A la suite au Prédiag, les entrepreneurs ont la possibilité de signer des contrats de progrès dans lesquels ils s'engagent, a minima, à communiquer à l'ensemble des salariés leur volonté de faire de la prévention avec la réalisation du document unique, à choisir un salarié qui sera formé à la prévention et à dispenser des formations de secourisme. D'autres entreprises vont plus loin en diffusant un guide à l'intention des nouveaux embauchés ou en réalisant des études de postes approfondies. Second axe de travail de l'OPPBTP: le développement des outils pratiques pour l'évaluation des risques à destination des entreprises. Celles qui sont volontaires dans le cadre des Prédiag et des Préchan se voient proposer l'accès aux bases de données documentaires Spoth-BTP sur les solutions pratiques de prévention et Lara-BTP sur les risques chimiques auxquels sont exposés les salariés de ce secteur comme l'amiante, les résines pour les revêtements de sol, les décapants de façade, les solvants ou les bitumes.

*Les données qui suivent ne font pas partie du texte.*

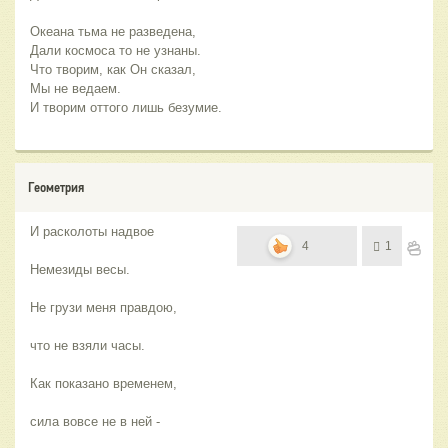
Океана тьма не разведена,
Дали космоса то не узнаны.
Что творим, как Он сказал,
Мы не ведаем.
И творим оттого лишь безумие.
Геометрия
И расколоты надвое
4
1
Немезиды весы.
Не грузи меня правдою,
что не взяли часы.
Как показано временем,
сила вовсе не в ней -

L'OPPBTP doit également disposer de moyens de surveillance renforcés. Dans le cadre de l'Observatoire du BTP, il établit déjà des baromètres après des visites impromptues sur des chantiers de toute nature, tels que l'édification de tranchées urbaines, la construction de maisons individuelles ou les ateliers de charpente. Des enquêtes à partir de 30 critères qui ont permis d'affirmer qu'un quart des grues à tour posait problème, ou que 85% des chantiers de pavillons individuels présentaient des insuffisances en matière d'hygiène. «Il s'agit surtout d'enquêtes par métier. Désormais, nous allons davantage travailler sur l'ensemble d'une branche à partir de critères valables quelle que soit l'activité. Le dernier pilier de la convention insiste sur développement des échanges avec l'Etat, ce qui se traduit notamment par la demande d'expertise de l'OPPBTP sur des textes réglementaires français et européens. Ainsi, il a été consulté sur le texte (actuellement en cours de finalisation) concernant l'amiante, et plus particulièrement sur la partie renforcement de la formation aux salariés des entreprises intéressées par le retrait de l'amiante non friable. L'organisme peut également être sollicité pour des activités de jumelage avec d'autres pays.



Les actions de l'OPPBTP sont surtout relayées par les organisations patronales et syndicales. L'organisme dispose d'un budget, attribué par l'Etat, de 30 millions d'euros par an. Plus de 119.000 accidents ont été recensés en 2003 concernant 1,3 million de salariés. Le taux de fréquence (1) des accidents du travail dans le BTP est 2 fois plus élevé que la moyenne nationale et le taux de gravité (2) 3 fois plus important.



(1) Le taux de fréquence correspond au nombre d'accidents avec arrêt multiplié par 1.000.000 et divisé par le nombre d'heures travaillées.

(2) Le taux de gravité correspond au nombre de journées indemnisées multiplié par 1.000 et divisé par le nombre d'heures travaillées.